Jenseits der Chemie gibt es heute aber durchaus Nachfahren der alten Alchemisten, die Gold herstellen können. Ihr Stein der Weisen ist allerdings weder handlich noch ungefährlich. Einer der Wege zum begehrten Metall führt in die Kernphysik: Unter Beschuss mit radioaktiver Strahlung können sowohl Platin als auch Quecksilber in Gold umgewandelt werden.

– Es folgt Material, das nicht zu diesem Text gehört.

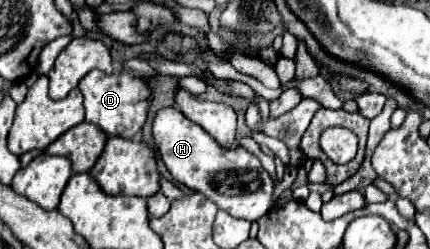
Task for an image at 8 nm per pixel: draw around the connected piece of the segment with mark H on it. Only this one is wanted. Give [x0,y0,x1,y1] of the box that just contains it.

Beide sind im Periodensystem direkte Nachbarn des Goldes und müssen daher nur ein Proton verlieren oder hinzugewinnen, um zu Gold zu werden.

Blick in den Vorbeschleuniger UNILAC am GSI, hier werden Schwerionen auf 20 Prozent der Lichtgeschwindigekit gebracht. © G. Otto / GSI Helmholtzzentrum für Schwerionenforschung

Der zweite „Stein der Weisen“ ist riesig groß und enorm energiehungrig: Es handelt sich um Teilchenbeschleuniger. Werden schwere Atomkerne darin mit fast Lichtgeschwindigkeit aufeinander geschossen, dann kann Gold entstehen. Denn die Kerne verschmelzen und bilden neue, schwerere Elemente. Im Beschleuniger des GSI Helmholtzzentrums für Schwerionenforschung in Darmstadt beispielsweise entstehen in jeder Sekunde zwei Millionen neue Goldkerne. Allerdings: So viel das klingt, Reichtümer lassen sich damit nicht gewinnen. Denn um auf diese Weise ein einziges Gramm Gold zu produzieren, müssten die Beschleuniger 50 Millionen Jahre lang arbeiten.

Heute hat die moderne Wissenschaft daher zwar den alten Traum der Alchemisten verwirklicht. Aber lukrativ sind die modernen „Steine der Weisen“ leider alle nicht.